#### [Short exercise]
Extract each line below that contains the string "qUnion".

#### [Input rows]
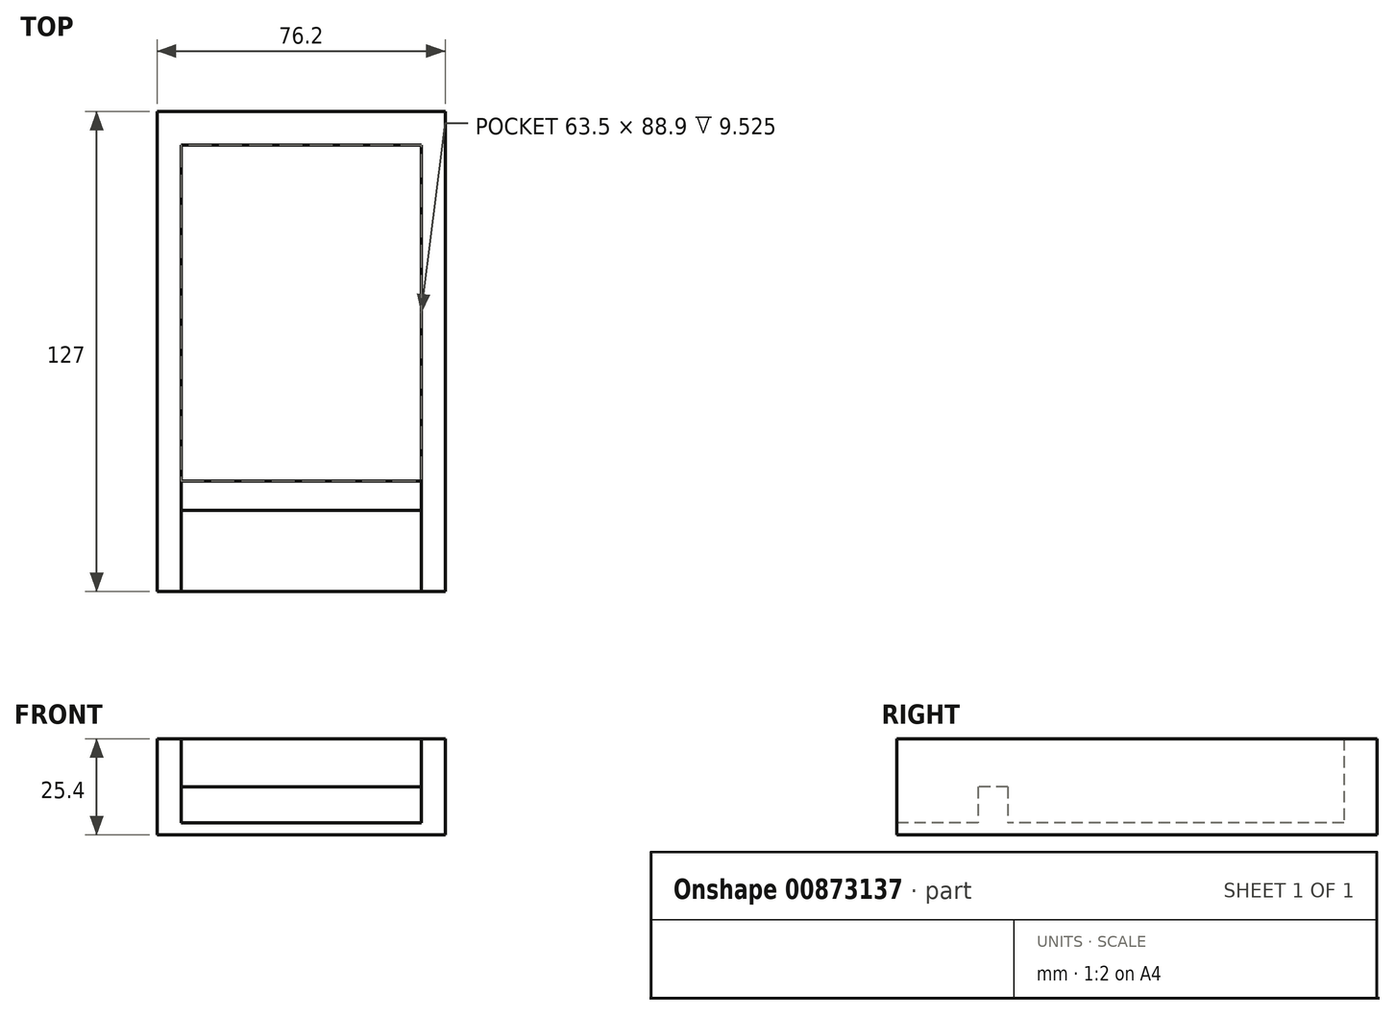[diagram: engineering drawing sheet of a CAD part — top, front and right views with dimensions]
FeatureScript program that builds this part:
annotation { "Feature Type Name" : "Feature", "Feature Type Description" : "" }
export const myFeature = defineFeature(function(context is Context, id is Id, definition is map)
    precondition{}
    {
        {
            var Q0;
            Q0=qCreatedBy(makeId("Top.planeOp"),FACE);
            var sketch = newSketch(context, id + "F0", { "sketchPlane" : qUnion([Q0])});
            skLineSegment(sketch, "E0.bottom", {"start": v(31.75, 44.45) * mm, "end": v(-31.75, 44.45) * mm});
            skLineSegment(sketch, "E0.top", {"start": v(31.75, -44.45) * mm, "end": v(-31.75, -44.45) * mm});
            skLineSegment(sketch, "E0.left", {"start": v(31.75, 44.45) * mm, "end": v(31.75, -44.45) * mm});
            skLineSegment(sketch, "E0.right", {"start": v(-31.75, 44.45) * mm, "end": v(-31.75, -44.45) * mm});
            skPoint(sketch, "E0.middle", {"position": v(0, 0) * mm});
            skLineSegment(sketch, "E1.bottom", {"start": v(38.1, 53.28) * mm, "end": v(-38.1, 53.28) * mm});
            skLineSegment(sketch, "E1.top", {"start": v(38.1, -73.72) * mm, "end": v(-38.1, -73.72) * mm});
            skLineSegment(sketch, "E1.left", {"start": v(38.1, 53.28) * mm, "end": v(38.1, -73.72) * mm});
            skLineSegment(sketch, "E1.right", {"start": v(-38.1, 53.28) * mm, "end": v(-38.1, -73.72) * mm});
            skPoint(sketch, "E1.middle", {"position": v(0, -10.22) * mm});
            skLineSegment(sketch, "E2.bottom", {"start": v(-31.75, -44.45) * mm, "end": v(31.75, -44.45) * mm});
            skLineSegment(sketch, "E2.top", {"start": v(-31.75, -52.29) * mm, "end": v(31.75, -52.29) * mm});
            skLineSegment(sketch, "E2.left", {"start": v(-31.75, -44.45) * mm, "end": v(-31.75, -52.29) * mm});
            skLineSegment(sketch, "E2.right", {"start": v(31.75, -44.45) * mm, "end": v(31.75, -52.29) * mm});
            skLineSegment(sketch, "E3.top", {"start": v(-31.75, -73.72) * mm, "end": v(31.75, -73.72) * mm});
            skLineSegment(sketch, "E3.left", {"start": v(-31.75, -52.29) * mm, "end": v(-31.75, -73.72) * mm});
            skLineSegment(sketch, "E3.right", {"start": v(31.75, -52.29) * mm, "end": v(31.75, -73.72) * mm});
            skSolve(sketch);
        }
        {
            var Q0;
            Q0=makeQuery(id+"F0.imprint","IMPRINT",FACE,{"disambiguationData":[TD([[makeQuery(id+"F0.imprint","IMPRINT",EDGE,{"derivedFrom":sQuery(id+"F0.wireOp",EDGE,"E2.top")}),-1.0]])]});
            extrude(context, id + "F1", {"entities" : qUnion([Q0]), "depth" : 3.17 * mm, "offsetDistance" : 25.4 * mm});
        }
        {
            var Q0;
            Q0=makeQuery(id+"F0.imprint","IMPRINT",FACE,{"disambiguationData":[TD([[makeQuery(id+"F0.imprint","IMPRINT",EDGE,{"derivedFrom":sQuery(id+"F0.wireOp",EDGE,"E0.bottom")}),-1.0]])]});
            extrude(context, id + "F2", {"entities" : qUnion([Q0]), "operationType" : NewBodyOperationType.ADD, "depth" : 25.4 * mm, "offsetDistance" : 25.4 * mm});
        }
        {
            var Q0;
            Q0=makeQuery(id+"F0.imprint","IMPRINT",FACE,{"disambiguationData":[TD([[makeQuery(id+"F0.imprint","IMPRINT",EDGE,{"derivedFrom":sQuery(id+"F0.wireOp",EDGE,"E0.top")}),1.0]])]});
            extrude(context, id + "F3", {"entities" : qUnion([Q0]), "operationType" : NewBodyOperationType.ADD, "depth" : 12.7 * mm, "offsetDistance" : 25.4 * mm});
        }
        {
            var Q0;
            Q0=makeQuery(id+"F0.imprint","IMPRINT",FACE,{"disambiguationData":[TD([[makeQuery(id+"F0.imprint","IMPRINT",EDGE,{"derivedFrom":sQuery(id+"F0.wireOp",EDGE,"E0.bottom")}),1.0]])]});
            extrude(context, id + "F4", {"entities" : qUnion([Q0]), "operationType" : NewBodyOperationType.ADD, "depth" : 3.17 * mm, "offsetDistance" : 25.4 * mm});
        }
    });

#### [Written reply]
            var sketch = newSketch(context, id + "F0", { "sketchPlane" : qUnion([Q0])});
            extrude(context, id + "F1", {"entities" : qUnion([Q0]), "depth" : 3.17 * mm, "offsetDistance" : 25.4 * mm});
            extrude(context, id + "F2", {"entities" : qUnion([Q0]), "operationType" : NewBodyOperationType.ADD, "depth" : 25.4 * mm, "offsetDistance" : 25.4 * mm});
            extrude(context, id + "F3", {"entities" : qUnion([Q0]), "operationType" : NewBodyOperationType.ADD, "depth" : 12.7 * mm, "offsetDistance" : 25.4 * mm});
            extrude(context, id + "F4", {"entities" : qUnion([Q0]), "operationType" : NewBodyOperationType.ADD, "depth" : 3.17 * mm, "offsetDistance" : 25.4 * mm});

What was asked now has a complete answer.